Because some patients with acute KD have elevated serum tumor necrosis factor α (TNF-α) levels [42] and such patients may be at increased risk of developing coronary artery abnormalities [43], investigators postulated that infliximab, a chimeric murine/human IgG1 monoclonal antibody that binds specifically to human TNF-α, might be effective therapy in KD. An initial report of apparent efficacy of this treatment in a group of refractory KD patients [44] was followed by a multicenter trial in which a second IVIG infusion was compared with infliximab for initial IVIG nonresponders [45]. This study showed that the two therapies were safe and well-tolerated, and that most patients treated with either therapy appeared to respond. A recent report indicated that 2.3% of US patients with KD received infliximab for IVIG-resistant KD in 2006 [46].

Rarely, particularly refractory KD patients have been treated with other immunosuppressive therapies including cyclophosphamide [36] or methotrexate [47], or with plasma exchange [48]; it is difficult to draw conclusions from these rare individual cases. Additional studies of KD pathogenesis are needed to provide additional therapeutic targets for IVIG nonresponders.

Conclusions

KD is a systemic inflammatory disease of childhood that is the most common cause of acquired heart disease in children in developed nations. It can result in coronary artery aneurysms, myocardial infarction, and sudden death. KD is likely the result of infection with a ubiquitous, persistent, previously unrecognized RNA virus that enters through the respiratory tract and infects ciliated bronchial epithelium, is taken up by macrophages, and enters the circulation. Most individuals are likely infected asymptomatically, and the clinical features of KD occur in a very small subset of genetically predisposed individuals. The presence of the agent in a very small percentage of circulating monocyte/macrophages allows for delivery of the pathogen to its target tissues (eg, the coronary arteries). IgA B lymphocytes and CD8 T lymphocytes participate in an antigen-driven immune response, which is ultimately successful in eradicating the pathogen (IVIG likely contributes to its eradication); however, the coronary arteries can be damaged before the pathogen is eradicated.

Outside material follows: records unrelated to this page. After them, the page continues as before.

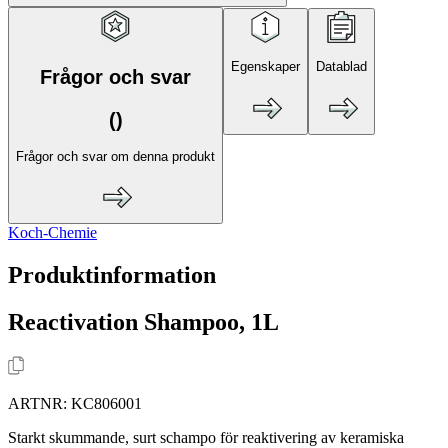
Egenskaper
Datablad
Frågor och svar
(
)
Frågor och svar om denna produkt
Koch-Chemie
Produktinformation
Reactivation Shampoo, 1L
ARTNR:
KC806001
Starkt skummande, surt schampo för reaktivering av keramiska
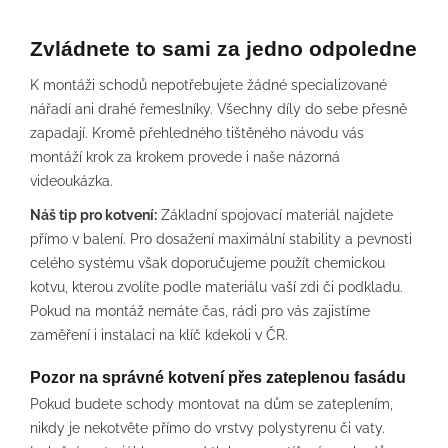
Zvládnete to sami za jedno odpoledne
K montáži schodů nepotřebujete žádné specializované
nářadí ani drahé řemeslníky. Všechny díly do sebe přesně
zapadají. Kromě přehledného tištěného návodu vás
montáží krok za krokem provede i naše názorná
videoukázka.
Náš tip pro kotvení:
Základní spojovací materiál najdete
přímo v balení. Pro dosažení maximální stability a pevnosti
celého systému však doporučujeme použít chemickou
kotvu, kterou zvolíte podle materiálu vaší zdi či podkladu.
Pokud na montáž nemáte čas, rádi pro vás zajistíme
zaměření i instalaci na klíč kdekoli v ČR.
Pozor na správné kotvení přes zateplenou fasádu
Pokud budete schody montovat na dům se zateplením,
nikdy je nekotvěte přímo do vrstvy polystyrenu či vaty.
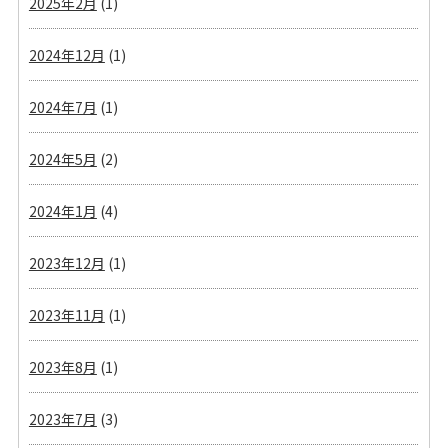
2025年2月
(1)
2024年12月
(1)
2024年7月
(1)
2024年5月
(2)
2024年1月
(4)
2023年12月
(1)
2023年11月
(1)
2023年8月
(1)
2023年7月
(3)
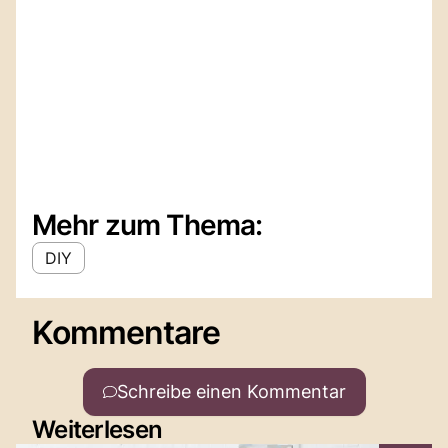
Mehr zum Thema:
DIY
Kommentare
Schreibe einen Kommentar
Weiterlesen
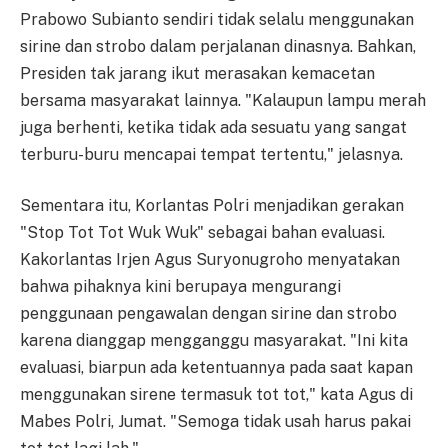
Prabowo Subianto sendiri tidak selalu menggunakan
sirine dan strobo dalam perjalanan dinasnya. Bahkan,
Presiden tak jarang ikut merasakan kemacetan
bersama masyarakat lainnya. "Kalaupun lampu merah
juga berhenti, ketika tidak ada sesuatu yang sangat
terburu-buru mencapai tempat tertentu," jelasnya.
Sementara itu, Korlantas Polri menjadikan gerakan
"Stop Tot Tot Wuk Wuk" sebagai bahan evaluasi.
Kakorlantas Irjen Agus Suryonugroho menyatakan
bahwa pihaknya kini berupaya mengurangi
penggunaan pengawalan dengan sirine dan strobo
karena dianggap mengganggu masyarakat. "Ini kita
evaluasi, biarpun ada ketentuannya pada saat kapan
menggunakan sirene termasuk tot tot," kata Agus di
Mabes Polri, Jumat. "Semoga tidak usah harus pakai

The identification of cytoplasmic inclusion bodies consistent with aggregates of viral proteins and nucleic acids in bronchial epithelium of KD patients using a KD synthetic antibody derived from prevalent IgA sequences in the acute KD arterial wall has several implications. First, the antigen-driven IgA immune response in acute KD appears to be targeting a microbial, most likely viral, antigen rather than an autoantigen. Second, proteins and nucleic acids of the agent are likely present within the inclusion bodies. Third, the identification of the inclusion bodies in 85% of KD patients using a single synthetic monoclonal antibody strongly implies that KD results from infection with a single etiologic agent or a group of closely related agents. Identification of the proteins and nucleic acids within the inclusion bodies could lead to discovery of the etiologic agent of KD.

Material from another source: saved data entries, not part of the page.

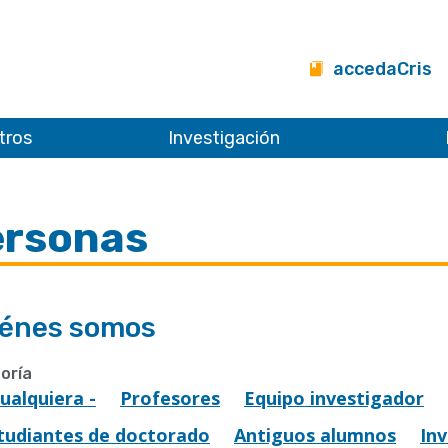
accedaCris
tros
Investigación
ersonas
énes somos
oría
Cualquiera -
Profesores
Equipo investigador
tudiantes de doctorado
Antiguos alumnos
In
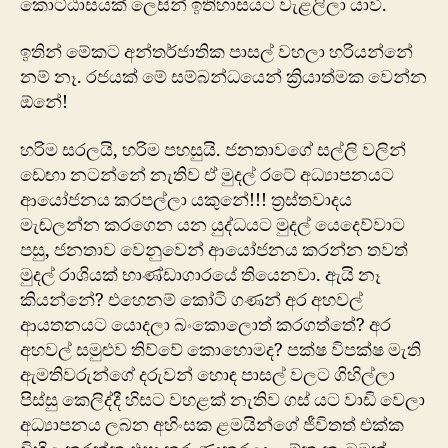
කොට්ඨාසයක් ලෙසින් ඉතිහාසයට වැළලිලා යාවි.
ඉතින් මේකට අන්තර්ජාතික පාසල් වහලා හරියන්නේ
නම් නෑ. රජයක් මේ සම්බන්ධයෙන් ක්‍රියාත්මක වෙන්න
ඕනේ!
හරිම සරලයි, හරිම පහසුයි. ජනතාවගේ සල්ලි වලින්
ඩෙඟා නටන්නේ නැතිව ඒ මුදල් ‍රටේ අධ්‍යාපනයට
ආයෝජනය කරපල්ලා යකුනේ!!! ත්‍රස්තවාදය
මැඬලන්න කරගෙන යන යුද්ධයට මුදල් යෙදෙව්වාට
පසු, ජනතාව වෙනුවෙන් ආයෝජනය කරන්න තවත්
මුදල් රාශියක් භාණ්ඩා‍ගාරයේ තියෙනවා. ඇයි නෑ
කියන්නේ? ‍එහෙනම් කෝටි ගණන් අර අහවල්
ආයතනයට යොදලා බංකොලොත් කරගත්තේ? අර
අහවල් සමුළුව තිව්වේ කො‍හොමද? පක්ෂ විපක්ෂ මැති
ඇමතිවරුන්ගේ දරුවන් හොඳ පාසල් වලට ගිහිල්ලා
පිස්සු කෙලිද්දී හිසට වහළක් නැතිව ගස් යට වාඩි වෙලා
අධ්‍යාපනය ලබන අහිංසක ළමයි‍න්ගේ ජීවිතත් එක්ක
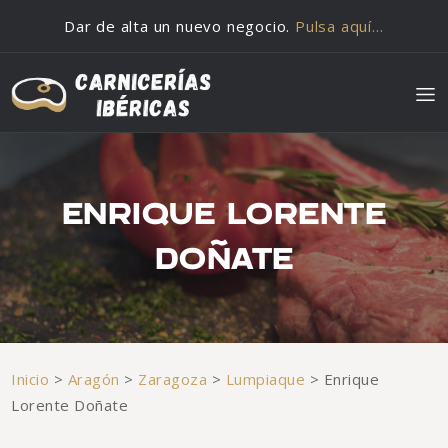
Saltar al contenido
Dar de alta un nuevo negocio.
Pulsa aquí…
ENRIQUE LORENTE
DOÑATE
Inicio
>
Aragón
>
Zaragoza
>
Lumpiaque
>
Enrique
Lorente Doñate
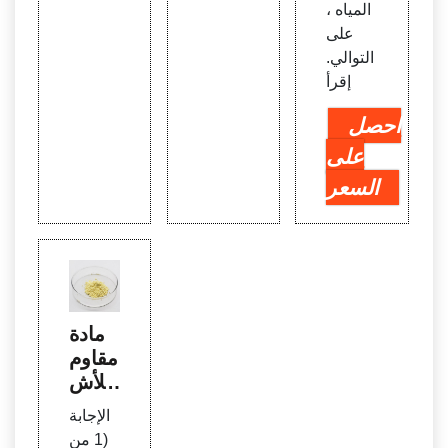
المياه ،
على
التوالي.
إقرأ
احصل
على
السعر
مادة
مقاوم
ة للأش
عة فو
الإجابة
ق الب
(1 من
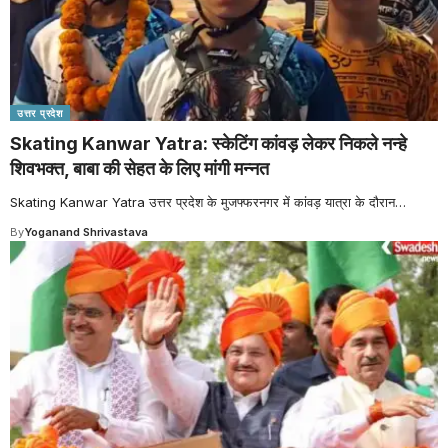
उत्तर प्रदेश
Skating Kanwar Yatra: स्केटिंग कांवड़ लेकर निकले नन्हे
शिवभक्त, बाबा की सेहत के लिए मांगी मन्नत
Skating Kanwar Yatra उत्तर प्रदेश के मुजफ्फरनगर में कांवड़ यात्रा के दौरान
…
By
Yoganand Shrivastava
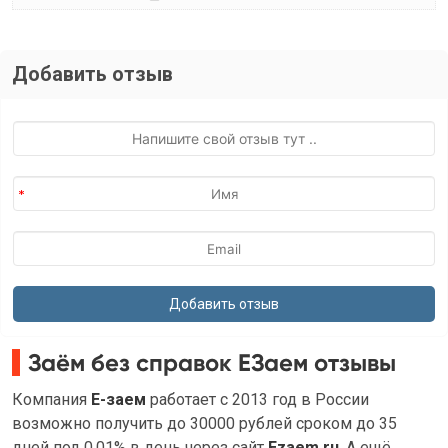
Добавить отзыв
Заём без справок ЕЗаем отзывы
Компания
Е-заем
работает с 2013 год в России
возможно получить до 30000 рублей сроком до 35
дней под 0.01% в день через сайт
Ezaem.ru
. А ещё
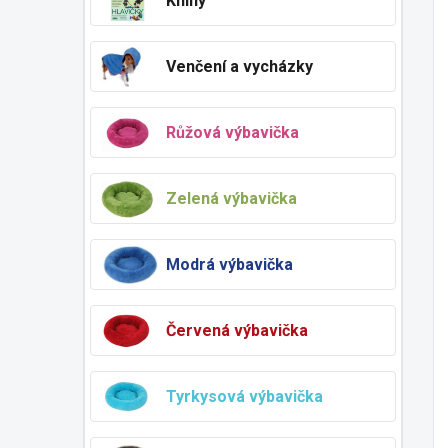
Knihy
Venčení a vycházky
Růžová výbavička
Zelená výbavička
Modrá výbavička
Červená výbavička
Tyrkysová výbavička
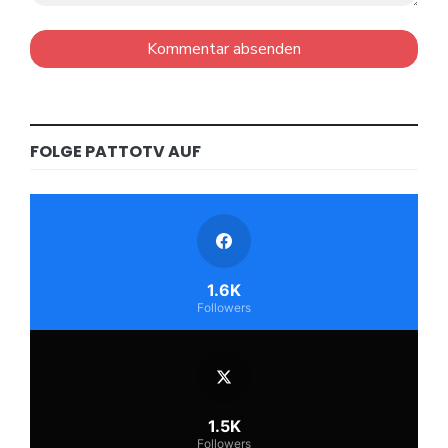
FOLGE PATTOTV AUF
1.6K
Followers
1.5K
Followers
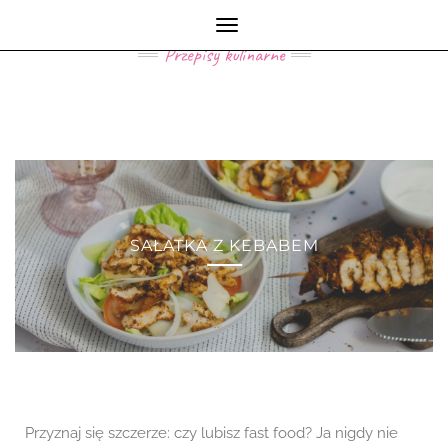
MY KITCHEN LIFE
Toggle
Navigation
Przepisy kulinarne
SAŁATKA Z KEBABEM
Przyznaj się szczerze: czy lubisz fast food? Ja nigdy nie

Many genes influence susceptibility to infection with specific pathogens, and it is likely that a group of different genes in combination leads to increased susceptibility to KD. Studies over the next 3–5 years should provide additional information about genetic susceptibility to KD. Additional data regarding the pathogenesis of KD are urgently needed to provide new therapeutic targets for IVIG nonresponders.